I suspect that some of the chapters in Decolonising the Camera: Photography in Racial Time could serve as the basis for a whole class, given the breadth of the material and background resources covered and given the profundity of insight offered by Sealy.

For example, in chapter 2 — entitled Race, Denial and Imaging Atrocity — the famous 7 May 1945 issue of Life magazine becomes the a jump-off point for a discussion of how to picture atrocities (here: concentration camps in Nazi Germany), how to put such pictures in the context of the actions (or lack thereof) of those who present the pictures, how the pictures of an atrocity can be viewed one way by one group and another way by another, how one atrocity might invite comparisons with another, and much more.

What makes this chapter so strong is that Sealy treats the magazine as a whole, instead of dissecting it into its separate, seemingly unrelated, parts. He connects the depiction of German concentration camps with pictures of US and Russian soldiers meeting up, with pictures of Russian delegates at the landmark San Francisco conference, and more. In some ways, this is a very obvious approach: after all, all these things happened at the time. But much too often, such discussions end up being atomized, being isolated, as a result of which crucial deeper connections and insights are not to be had.

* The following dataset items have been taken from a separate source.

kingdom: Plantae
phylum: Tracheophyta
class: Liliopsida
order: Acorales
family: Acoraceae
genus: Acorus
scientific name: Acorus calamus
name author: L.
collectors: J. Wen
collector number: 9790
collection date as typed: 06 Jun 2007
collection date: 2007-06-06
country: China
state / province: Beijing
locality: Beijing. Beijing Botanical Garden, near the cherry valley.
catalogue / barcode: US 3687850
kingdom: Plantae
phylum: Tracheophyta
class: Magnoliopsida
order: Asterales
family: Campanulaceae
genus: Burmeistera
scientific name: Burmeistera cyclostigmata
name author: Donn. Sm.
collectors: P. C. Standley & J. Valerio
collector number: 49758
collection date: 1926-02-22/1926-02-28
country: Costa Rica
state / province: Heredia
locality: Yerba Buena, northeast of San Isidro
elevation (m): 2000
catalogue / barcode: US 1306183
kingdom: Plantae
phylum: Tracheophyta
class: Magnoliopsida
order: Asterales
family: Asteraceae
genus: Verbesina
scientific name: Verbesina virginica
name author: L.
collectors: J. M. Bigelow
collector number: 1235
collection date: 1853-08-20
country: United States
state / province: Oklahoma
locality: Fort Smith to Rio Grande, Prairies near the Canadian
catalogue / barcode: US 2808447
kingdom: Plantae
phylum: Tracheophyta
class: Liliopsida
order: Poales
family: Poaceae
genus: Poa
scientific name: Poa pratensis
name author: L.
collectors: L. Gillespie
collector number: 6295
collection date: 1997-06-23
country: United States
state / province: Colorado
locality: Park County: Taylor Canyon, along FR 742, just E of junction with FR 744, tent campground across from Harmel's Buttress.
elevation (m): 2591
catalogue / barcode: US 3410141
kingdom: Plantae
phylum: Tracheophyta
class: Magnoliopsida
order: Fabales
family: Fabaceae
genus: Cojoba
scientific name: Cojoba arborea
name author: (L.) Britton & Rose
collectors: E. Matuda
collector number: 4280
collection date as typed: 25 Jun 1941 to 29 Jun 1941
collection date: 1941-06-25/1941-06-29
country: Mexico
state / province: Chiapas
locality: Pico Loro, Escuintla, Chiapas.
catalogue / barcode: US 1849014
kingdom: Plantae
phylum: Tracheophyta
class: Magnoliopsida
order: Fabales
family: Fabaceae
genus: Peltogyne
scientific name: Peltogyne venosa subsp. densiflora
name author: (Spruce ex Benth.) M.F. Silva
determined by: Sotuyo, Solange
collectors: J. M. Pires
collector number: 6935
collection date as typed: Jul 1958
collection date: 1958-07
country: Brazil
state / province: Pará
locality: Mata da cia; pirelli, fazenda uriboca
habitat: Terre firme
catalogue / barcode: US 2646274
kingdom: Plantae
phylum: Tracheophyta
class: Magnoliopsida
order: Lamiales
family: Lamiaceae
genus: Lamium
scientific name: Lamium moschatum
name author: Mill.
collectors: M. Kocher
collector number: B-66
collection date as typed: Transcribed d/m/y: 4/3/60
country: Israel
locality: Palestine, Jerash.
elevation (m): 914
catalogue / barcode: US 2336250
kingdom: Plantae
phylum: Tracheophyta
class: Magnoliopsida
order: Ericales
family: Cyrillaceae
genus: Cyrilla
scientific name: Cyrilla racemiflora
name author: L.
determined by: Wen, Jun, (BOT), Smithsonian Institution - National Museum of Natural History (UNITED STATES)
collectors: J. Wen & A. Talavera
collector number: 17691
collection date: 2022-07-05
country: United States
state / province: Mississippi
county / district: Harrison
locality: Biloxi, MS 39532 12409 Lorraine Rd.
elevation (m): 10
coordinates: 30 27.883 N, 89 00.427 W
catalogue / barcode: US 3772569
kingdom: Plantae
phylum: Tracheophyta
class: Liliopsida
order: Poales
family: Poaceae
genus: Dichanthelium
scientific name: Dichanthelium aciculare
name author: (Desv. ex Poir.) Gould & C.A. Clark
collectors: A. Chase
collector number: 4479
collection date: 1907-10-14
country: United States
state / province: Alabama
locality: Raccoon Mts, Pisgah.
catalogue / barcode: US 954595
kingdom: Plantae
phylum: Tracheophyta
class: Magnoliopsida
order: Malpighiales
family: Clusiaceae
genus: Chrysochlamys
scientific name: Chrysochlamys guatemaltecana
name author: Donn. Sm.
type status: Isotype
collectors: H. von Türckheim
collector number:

It is the making of connections across time that brings the real value of the book into focus: the reader not only learns a lot about the main issue at hand — photography’s ugly history of serving as a handmaiden of colonialism and racist violence, s/he also learns about how to connect photographs through the larger topics they relate to, which, crucially, includes an awareness of one’s own vantage point as much as knowing about someone else’s (in particular the group depicted).

I’d like to think that reading Decolonising the Camera: Photography in Racial Time will make every photographer more aware of the history of their own medium. It will also enable them to approach their own photography at a deeper level, in particular if that photography centers on other people. For those two reasons, this is an absolute must-read. Teachers in any serious photography program might want to include this book in their required-reading list.